A Gemini V em exposição na Praça da Sé, em São Paulo, em 1966 - Acervo Estadão
Todo
mundo foi ver a Gemini V no Passeio Público (até a enchente esteve
lá, uma noite). Todo mundo, menos ele. Não que se colocasse fora da
era espacial ou abominasse os Estados Unidos. Deixou de ir por
preguiça. É daqueles que, para participarem de um acontecimento
histórico, exigem que o acontecimento se verifique no bairro, de
preferência na rua onde moram. Em horário cômodo.
Mas
chegou o neto de longes plagas, doido de vontade de ver a cápsula, e
sem condições para ir sozinho ao centro da cidade. Pediu ao avô
que o levasse.
— Nunca!
Está um calor de lascar.
— A
gente toma uns sorvetes e vai em frente.
— Sem
um pingo d’água em casa!
— E
daí? Pra ver a Gemini não precisa de água. Astronauta é que
precisa de muita, pra não desidratar no espaço.
— Amanhã
nós vamos, menino.
— Amanhã
a cápsula sobe pra Petrópolis e não volta mais ao Rio. Você
parece que não lê jornal!
Impossível
resistir. Os dois se mandaram para o centro.

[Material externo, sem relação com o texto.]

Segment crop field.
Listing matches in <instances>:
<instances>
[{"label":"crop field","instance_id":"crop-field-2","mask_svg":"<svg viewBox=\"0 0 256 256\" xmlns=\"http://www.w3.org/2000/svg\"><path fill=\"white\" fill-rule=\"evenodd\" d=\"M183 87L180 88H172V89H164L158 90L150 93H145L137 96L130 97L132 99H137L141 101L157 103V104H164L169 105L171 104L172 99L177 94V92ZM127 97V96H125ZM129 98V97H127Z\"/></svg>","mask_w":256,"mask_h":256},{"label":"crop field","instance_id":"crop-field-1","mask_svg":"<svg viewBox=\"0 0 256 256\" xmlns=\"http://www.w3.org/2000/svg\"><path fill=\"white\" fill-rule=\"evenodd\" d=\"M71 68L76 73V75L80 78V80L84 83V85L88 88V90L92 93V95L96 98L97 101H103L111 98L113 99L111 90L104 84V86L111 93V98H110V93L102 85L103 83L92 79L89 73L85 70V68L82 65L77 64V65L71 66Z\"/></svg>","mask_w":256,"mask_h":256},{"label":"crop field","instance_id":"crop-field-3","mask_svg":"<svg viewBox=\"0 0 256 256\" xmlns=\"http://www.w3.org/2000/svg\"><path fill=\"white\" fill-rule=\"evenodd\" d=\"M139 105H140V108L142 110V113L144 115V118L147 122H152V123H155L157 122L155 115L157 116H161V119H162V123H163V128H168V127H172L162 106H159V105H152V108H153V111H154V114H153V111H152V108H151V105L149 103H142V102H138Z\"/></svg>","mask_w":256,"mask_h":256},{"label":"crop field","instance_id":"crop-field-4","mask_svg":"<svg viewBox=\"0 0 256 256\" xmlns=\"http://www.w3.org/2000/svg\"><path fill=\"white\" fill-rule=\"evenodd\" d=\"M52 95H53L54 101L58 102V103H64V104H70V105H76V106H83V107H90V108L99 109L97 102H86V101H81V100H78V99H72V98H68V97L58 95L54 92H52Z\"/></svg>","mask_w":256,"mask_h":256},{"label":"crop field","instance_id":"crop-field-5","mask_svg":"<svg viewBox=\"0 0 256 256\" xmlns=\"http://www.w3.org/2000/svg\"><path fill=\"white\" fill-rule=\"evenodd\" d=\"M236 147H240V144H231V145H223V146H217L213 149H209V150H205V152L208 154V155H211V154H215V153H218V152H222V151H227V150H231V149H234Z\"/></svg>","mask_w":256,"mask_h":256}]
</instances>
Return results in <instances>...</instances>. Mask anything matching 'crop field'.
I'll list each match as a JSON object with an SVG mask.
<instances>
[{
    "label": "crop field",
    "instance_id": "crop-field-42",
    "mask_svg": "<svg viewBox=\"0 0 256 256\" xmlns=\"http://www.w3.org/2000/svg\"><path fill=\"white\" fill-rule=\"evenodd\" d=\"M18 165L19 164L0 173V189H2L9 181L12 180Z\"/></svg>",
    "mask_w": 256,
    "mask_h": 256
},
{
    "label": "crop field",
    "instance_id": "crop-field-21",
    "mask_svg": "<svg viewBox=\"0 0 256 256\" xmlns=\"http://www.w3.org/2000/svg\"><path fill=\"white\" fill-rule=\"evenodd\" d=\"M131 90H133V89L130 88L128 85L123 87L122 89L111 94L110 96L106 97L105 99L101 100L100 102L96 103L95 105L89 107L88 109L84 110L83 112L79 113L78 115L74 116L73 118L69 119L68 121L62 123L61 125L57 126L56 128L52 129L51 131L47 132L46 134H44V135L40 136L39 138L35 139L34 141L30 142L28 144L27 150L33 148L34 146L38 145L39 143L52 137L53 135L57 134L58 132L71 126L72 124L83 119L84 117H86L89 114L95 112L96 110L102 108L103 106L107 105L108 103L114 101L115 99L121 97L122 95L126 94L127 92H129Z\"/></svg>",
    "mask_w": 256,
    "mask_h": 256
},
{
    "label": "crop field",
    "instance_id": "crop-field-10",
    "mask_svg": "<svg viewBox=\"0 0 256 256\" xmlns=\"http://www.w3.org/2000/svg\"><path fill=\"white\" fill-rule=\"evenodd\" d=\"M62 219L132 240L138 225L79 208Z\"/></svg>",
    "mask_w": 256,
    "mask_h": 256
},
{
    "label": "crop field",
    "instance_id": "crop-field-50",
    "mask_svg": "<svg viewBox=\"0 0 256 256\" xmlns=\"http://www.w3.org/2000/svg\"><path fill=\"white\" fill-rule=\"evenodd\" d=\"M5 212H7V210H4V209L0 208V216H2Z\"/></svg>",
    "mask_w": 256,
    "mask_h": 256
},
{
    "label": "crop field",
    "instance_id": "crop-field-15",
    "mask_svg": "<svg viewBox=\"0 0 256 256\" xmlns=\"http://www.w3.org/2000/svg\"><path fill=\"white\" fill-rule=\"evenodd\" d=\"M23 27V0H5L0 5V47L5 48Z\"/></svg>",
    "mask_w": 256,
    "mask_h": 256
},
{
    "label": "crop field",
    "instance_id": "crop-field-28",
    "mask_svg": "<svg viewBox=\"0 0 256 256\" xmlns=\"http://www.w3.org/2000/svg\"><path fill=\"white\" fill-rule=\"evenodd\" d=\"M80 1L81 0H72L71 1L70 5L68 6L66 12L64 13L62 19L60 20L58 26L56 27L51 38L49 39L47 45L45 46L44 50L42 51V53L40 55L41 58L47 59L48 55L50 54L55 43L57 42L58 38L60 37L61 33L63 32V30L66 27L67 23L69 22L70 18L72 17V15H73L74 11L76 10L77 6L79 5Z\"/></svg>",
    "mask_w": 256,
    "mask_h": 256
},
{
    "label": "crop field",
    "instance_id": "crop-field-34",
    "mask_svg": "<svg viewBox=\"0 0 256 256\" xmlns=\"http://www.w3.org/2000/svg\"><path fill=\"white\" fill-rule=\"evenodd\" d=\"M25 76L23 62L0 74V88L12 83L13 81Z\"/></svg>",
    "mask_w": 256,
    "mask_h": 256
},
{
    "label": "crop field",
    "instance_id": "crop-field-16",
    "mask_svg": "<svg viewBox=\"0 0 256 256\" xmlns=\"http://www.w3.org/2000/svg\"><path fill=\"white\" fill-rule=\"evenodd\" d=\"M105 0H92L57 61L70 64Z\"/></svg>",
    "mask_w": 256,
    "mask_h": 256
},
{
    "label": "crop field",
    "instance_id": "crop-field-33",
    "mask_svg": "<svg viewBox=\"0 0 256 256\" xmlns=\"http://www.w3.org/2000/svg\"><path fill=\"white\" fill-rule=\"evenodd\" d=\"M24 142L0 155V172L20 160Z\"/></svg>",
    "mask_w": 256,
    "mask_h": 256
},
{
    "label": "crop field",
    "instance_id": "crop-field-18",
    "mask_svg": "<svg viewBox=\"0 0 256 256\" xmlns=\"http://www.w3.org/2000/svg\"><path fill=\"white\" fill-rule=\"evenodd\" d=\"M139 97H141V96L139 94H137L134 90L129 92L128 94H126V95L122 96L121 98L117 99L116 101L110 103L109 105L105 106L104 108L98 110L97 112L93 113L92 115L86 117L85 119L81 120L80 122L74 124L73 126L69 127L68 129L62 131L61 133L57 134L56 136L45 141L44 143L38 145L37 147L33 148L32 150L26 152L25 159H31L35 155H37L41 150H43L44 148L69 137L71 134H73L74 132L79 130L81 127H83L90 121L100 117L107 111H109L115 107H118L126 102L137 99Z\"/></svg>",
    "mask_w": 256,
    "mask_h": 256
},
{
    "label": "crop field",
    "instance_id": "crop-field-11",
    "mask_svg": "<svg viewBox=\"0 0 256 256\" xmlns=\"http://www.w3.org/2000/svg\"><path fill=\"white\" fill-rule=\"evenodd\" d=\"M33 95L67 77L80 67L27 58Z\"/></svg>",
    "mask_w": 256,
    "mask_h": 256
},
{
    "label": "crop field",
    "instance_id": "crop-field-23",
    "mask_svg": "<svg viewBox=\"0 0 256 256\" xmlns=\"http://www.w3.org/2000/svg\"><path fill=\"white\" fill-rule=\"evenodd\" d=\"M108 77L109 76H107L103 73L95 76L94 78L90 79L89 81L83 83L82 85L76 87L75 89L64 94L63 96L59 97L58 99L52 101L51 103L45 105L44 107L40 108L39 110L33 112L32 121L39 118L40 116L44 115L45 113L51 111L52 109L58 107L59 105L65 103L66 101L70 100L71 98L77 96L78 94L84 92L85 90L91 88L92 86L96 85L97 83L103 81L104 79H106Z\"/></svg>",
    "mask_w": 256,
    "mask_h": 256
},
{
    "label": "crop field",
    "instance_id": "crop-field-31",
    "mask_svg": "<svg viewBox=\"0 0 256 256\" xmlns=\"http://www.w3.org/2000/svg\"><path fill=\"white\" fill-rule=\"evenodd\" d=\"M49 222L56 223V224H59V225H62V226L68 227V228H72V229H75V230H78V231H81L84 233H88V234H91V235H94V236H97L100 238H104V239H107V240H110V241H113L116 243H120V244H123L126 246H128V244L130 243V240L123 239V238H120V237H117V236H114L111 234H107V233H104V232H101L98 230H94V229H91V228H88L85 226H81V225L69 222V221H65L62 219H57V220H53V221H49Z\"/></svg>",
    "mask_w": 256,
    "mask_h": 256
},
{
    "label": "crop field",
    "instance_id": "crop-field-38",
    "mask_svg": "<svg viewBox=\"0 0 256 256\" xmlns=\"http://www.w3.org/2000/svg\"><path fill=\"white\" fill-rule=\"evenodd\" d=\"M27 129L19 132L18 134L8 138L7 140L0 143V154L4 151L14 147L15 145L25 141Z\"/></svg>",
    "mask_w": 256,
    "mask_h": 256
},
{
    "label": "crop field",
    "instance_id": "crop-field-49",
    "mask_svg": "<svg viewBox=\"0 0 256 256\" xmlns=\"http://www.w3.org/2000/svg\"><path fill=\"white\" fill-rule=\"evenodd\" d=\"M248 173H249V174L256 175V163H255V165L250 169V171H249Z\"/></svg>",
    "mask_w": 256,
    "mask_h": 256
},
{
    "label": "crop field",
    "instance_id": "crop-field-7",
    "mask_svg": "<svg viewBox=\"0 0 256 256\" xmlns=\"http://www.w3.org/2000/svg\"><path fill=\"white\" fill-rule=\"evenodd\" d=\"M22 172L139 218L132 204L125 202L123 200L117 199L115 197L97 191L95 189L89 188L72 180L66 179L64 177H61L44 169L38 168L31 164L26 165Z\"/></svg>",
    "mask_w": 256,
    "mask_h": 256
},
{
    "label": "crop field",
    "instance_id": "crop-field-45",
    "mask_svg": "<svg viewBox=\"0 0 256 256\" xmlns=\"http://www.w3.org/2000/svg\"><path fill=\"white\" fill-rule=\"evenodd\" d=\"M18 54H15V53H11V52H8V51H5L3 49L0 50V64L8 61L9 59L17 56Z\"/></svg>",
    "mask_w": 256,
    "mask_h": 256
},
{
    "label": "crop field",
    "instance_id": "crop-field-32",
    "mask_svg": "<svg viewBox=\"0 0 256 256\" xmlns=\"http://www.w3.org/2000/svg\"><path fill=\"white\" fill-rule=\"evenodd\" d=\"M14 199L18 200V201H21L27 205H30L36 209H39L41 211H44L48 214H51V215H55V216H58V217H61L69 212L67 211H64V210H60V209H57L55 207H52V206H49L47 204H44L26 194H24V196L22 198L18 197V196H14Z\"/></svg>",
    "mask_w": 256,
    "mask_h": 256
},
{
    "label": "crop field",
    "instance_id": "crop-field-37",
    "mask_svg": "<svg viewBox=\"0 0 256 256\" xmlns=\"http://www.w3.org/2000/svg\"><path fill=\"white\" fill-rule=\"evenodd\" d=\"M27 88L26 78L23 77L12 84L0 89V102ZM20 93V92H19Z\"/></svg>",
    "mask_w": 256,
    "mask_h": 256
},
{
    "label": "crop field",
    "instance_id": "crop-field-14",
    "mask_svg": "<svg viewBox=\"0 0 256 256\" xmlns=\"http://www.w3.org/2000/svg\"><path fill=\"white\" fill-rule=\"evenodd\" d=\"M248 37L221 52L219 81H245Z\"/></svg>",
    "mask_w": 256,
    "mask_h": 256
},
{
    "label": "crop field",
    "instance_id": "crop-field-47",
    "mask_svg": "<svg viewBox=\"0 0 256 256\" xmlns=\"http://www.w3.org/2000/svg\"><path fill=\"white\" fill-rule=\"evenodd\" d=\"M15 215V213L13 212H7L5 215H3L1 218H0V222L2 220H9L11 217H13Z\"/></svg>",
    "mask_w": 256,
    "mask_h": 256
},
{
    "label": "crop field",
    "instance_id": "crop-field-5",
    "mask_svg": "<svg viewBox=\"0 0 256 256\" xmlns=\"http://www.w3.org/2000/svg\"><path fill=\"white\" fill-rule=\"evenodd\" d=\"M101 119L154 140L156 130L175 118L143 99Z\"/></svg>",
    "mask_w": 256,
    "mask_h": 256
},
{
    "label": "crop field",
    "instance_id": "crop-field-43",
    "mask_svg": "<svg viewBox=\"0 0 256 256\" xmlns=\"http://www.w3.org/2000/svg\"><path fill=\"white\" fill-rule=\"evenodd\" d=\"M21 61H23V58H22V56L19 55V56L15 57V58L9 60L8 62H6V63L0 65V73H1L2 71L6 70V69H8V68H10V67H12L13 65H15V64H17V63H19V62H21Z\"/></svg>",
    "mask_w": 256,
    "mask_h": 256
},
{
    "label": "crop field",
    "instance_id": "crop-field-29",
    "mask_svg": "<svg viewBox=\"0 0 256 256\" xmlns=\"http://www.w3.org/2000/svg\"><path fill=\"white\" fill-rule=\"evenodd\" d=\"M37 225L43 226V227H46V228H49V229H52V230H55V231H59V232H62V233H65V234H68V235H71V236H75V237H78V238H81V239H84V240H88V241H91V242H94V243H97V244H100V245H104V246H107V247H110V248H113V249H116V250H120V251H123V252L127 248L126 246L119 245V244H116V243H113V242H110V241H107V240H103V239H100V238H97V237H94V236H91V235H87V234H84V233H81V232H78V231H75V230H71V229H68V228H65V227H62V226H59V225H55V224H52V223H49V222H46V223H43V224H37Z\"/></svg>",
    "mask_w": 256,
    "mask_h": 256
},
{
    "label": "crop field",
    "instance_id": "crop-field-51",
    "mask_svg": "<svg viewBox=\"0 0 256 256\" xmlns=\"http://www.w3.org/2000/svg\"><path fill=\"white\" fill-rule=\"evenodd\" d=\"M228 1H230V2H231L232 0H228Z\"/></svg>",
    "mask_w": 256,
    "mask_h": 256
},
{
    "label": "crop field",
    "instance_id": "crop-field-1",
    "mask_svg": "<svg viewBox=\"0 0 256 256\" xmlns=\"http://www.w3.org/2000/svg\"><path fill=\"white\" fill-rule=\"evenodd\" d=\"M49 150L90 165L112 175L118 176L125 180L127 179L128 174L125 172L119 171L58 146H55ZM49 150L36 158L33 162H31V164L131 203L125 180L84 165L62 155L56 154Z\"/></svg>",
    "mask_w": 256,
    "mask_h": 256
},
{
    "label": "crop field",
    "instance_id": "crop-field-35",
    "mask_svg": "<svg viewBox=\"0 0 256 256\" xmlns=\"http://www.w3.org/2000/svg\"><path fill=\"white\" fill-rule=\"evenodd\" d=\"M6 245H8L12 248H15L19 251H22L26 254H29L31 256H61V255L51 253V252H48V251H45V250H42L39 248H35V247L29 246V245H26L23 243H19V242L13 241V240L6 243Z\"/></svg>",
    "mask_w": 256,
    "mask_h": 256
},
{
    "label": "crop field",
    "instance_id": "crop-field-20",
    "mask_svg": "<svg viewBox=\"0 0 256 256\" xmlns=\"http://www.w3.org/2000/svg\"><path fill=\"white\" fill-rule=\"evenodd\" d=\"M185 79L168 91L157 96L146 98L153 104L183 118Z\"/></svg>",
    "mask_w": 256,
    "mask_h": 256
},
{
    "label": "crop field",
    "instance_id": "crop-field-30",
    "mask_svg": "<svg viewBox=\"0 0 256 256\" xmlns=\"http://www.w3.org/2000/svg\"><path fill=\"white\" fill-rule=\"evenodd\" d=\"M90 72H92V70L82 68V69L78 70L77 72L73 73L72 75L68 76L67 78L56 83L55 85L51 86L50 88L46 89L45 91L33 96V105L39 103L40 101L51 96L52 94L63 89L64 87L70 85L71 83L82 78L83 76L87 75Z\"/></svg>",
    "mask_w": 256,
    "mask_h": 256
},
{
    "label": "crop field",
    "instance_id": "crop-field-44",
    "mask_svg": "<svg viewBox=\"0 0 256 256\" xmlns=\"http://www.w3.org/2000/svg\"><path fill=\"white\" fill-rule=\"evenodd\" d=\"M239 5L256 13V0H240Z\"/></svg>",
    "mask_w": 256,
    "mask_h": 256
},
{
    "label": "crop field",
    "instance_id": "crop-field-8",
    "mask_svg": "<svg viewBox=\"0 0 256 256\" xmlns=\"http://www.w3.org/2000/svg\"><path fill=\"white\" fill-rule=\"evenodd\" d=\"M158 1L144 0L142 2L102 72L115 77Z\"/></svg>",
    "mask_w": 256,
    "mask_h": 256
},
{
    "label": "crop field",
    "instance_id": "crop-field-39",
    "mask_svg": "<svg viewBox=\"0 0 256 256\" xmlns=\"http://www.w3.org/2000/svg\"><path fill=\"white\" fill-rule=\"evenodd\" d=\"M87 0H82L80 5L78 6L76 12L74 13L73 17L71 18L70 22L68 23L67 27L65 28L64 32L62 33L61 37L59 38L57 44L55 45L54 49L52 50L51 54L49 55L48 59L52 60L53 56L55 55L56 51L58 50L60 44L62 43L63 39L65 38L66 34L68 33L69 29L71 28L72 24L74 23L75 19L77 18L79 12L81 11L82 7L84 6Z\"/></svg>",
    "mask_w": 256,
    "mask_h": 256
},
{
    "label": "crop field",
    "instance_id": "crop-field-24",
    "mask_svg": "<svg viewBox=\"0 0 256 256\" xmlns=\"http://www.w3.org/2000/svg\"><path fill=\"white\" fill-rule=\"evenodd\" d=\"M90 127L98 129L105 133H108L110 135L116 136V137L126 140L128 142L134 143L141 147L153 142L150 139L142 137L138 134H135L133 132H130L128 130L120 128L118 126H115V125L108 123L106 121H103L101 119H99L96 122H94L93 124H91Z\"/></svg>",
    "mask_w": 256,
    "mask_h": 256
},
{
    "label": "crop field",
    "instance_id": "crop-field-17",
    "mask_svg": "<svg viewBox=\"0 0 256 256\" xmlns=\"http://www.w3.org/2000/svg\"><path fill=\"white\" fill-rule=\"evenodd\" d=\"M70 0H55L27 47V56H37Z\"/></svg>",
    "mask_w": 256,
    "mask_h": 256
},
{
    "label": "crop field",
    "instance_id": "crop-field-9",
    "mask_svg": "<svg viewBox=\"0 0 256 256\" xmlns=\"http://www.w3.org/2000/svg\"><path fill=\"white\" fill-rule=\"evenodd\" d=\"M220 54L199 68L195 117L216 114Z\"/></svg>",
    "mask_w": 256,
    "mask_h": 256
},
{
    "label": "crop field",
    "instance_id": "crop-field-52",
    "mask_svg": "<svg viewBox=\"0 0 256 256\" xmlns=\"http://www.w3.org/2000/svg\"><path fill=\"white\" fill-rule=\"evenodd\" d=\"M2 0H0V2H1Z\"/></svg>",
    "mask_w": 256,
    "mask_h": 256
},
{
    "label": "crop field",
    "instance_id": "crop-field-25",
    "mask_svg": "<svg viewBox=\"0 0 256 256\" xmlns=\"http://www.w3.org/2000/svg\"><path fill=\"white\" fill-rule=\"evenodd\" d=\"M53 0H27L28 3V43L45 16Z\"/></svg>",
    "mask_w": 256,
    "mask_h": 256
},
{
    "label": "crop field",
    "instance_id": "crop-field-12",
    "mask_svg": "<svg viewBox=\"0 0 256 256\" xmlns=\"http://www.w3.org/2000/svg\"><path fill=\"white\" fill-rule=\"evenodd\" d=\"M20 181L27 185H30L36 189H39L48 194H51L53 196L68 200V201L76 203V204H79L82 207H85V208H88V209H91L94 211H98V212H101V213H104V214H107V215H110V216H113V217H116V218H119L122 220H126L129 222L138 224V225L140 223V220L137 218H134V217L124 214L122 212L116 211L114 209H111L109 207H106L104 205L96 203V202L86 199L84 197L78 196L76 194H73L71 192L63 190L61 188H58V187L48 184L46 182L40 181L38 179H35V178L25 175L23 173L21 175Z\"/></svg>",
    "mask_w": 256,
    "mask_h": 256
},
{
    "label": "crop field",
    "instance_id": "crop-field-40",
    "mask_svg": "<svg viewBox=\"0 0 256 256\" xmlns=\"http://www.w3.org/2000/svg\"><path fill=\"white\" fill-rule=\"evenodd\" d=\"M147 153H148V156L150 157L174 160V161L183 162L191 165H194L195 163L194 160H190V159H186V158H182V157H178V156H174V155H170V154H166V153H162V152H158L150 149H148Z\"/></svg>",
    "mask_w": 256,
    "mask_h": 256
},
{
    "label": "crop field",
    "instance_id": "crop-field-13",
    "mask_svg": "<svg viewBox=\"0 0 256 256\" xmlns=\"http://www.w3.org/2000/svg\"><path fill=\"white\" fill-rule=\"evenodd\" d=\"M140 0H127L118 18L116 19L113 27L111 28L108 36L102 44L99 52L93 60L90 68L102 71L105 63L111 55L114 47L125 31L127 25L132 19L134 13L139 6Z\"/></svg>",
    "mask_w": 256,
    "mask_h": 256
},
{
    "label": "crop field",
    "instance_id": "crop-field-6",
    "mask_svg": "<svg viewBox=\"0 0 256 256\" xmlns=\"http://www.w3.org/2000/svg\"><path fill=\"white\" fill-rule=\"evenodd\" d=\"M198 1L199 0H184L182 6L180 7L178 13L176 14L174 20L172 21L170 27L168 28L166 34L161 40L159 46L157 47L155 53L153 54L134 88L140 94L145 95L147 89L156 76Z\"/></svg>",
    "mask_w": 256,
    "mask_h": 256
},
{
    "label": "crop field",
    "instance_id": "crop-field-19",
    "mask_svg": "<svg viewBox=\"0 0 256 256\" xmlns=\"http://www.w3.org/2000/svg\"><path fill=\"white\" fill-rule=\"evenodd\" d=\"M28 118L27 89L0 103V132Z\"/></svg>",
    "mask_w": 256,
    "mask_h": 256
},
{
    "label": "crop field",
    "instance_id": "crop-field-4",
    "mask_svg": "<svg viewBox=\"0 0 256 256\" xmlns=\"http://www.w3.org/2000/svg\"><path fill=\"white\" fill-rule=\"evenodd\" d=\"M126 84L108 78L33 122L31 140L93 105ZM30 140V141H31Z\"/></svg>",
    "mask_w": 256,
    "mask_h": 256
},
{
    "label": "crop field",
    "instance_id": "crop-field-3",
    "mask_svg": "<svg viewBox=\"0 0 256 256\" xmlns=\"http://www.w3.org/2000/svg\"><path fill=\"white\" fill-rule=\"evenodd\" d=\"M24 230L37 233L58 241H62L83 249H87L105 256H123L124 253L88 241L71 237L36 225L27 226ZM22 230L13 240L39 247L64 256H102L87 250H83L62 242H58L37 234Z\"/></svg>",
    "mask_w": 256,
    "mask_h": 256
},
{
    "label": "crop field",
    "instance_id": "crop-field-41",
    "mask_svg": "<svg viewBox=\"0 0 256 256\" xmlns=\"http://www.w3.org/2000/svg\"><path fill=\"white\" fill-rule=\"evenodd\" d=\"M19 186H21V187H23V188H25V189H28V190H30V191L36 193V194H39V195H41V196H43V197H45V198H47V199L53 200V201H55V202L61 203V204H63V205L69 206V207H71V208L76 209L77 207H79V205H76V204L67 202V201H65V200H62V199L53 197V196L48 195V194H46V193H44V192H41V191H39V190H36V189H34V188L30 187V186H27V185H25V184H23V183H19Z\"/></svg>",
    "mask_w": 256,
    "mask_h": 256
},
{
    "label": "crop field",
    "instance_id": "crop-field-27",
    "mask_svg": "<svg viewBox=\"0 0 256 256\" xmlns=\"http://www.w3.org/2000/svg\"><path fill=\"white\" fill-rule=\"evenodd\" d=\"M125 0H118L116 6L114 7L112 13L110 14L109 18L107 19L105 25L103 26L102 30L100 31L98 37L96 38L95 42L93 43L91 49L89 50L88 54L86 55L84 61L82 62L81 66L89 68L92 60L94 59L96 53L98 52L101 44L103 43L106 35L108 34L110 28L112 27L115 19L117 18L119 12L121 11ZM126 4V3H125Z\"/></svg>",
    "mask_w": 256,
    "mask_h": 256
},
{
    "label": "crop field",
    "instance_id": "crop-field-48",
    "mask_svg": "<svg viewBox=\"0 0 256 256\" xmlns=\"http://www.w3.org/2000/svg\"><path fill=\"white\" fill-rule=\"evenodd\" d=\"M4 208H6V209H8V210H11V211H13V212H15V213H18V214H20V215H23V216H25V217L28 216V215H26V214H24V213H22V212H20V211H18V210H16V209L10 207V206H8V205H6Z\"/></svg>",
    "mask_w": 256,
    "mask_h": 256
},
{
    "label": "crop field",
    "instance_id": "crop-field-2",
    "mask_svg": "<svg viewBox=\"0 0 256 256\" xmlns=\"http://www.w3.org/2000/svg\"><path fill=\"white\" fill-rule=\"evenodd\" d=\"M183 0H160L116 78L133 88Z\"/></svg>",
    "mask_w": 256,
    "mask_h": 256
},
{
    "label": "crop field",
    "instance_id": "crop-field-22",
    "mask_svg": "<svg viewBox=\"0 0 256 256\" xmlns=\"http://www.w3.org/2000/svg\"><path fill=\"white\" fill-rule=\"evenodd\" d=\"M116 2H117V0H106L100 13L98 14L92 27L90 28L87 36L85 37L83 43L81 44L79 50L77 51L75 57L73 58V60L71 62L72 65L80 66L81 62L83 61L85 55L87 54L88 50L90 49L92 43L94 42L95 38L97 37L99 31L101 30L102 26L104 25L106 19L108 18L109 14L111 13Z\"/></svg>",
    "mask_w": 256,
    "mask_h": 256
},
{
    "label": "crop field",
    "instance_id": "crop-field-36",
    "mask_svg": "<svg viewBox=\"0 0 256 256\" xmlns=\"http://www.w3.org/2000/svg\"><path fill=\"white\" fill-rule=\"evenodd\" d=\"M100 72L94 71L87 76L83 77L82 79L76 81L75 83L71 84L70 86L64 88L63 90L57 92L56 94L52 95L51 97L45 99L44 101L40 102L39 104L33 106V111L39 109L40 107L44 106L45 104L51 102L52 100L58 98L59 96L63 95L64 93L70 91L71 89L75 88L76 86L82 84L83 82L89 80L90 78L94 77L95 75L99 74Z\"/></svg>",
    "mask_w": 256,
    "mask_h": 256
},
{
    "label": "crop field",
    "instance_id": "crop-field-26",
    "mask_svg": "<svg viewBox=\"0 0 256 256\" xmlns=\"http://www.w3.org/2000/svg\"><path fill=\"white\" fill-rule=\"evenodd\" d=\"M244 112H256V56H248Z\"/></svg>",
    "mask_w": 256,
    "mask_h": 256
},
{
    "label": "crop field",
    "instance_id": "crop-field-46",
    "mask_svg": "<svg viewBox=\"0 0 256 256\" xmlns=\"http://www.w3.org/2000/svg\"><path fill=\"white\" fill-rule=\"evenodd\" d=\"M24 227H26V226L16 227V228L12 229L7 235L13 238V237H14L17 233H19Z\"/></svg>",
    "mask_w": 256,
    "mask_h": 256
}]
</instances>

Lá estava, no jardim,
convidativa como um circo, a barraca de plástico encerrando a
supermáquina. “Que chateação!” — pensou o velho. O neto
pensava exatamente o contrário. Tanto que, mal avistou a barraca,
acelerou o passo, deixando o avô à distância. Em disparada entrou
no recinto.
A
progressão nas duas escadinhas laterais era lenta, porque os
visitantes queriam ver bem a cápsula; alguns o faziam com ar
entendido, de quem já entrou em órbita e é íntimo do Schirra e do
Cooper. Certamente, para o garoto o ideal seria que todos fossem
embora e ele tomasse posse da cápsula. Mal subiu o primeiro degrau,
estendeu as mãos para o plástico da cobertura, alisou-o como quem
faz carícia. Depois, os dedos passaram ao revestimento metálico.
Apalpava a matéria com força, para testá-la, talvez para
comunicar-lhe toda a sua emoção.
— Olhe
para dentro, repare no painel, nos assentos do piloto e do copiloto —
sugeriu o visitante de trás, vendo que o garoto não desatava.
Mas
ele não tinha tanto olhos de ver quanto mãos de pegar. O tato
procurava convencer-se da materialidade da cápsula, esgotar a
percepção; depois, a vista que entrasse com seu jogo. Meteu a unha
no casco de titânio, querendo tirar uma lasquinha que fosse.
Conseguiu uns fiapos, recolhidos imediatamente ao bolso da camisa.
Depois arranhou a bandeira norte-americana pintada na fuselagem. Sem
a menor intenção de desacato: para conseguir uns grânulos de tinta
vermelha das listras, que serviriam, com os fiapos, de eterna
recordação e comprovação do encontro, se os colegas duvidassem.
Pressionado
pela fila, teve de descer do outro lado, mas avisou: “Vou subir
muitas vezes”. E subiu e desceu tantas vezes, contornando a
barraca, que mais parecia a própria cápsula, dando voltas à Terra.
Já agora, eram os olhos que desfrutavam a viagem. Tiravam fotos
retinianas de cada instrumento, cada botão, cada partícula
prestigiosa do prestigioso conjunto.
E
não descansou. Concluído o voo orbital, aterrissou junto ao
funcionário incumbido de dar explicações a quem quisesse. Crivou-o
de perguntas, discutiu pontos técnicos da próxima alunissagem. A
certa altura, o funcionário coçou a cabeça:
— Isso
eu não sei informar, me faltam dados… Desculpe.
Ao
voltarem para casa, confidenciou ao avô:
— Soprei
em cima do vidro, para deixar o meu hálito. E risquei como pude
minhas iniciais.
De
sorte que o avô regressou sem ter visto propriamente a Gemini V, mas
ainda a está observando, perfeita, em pleno voo, na fisionomia grave
do garoto, que ainda não regressou do cosmo.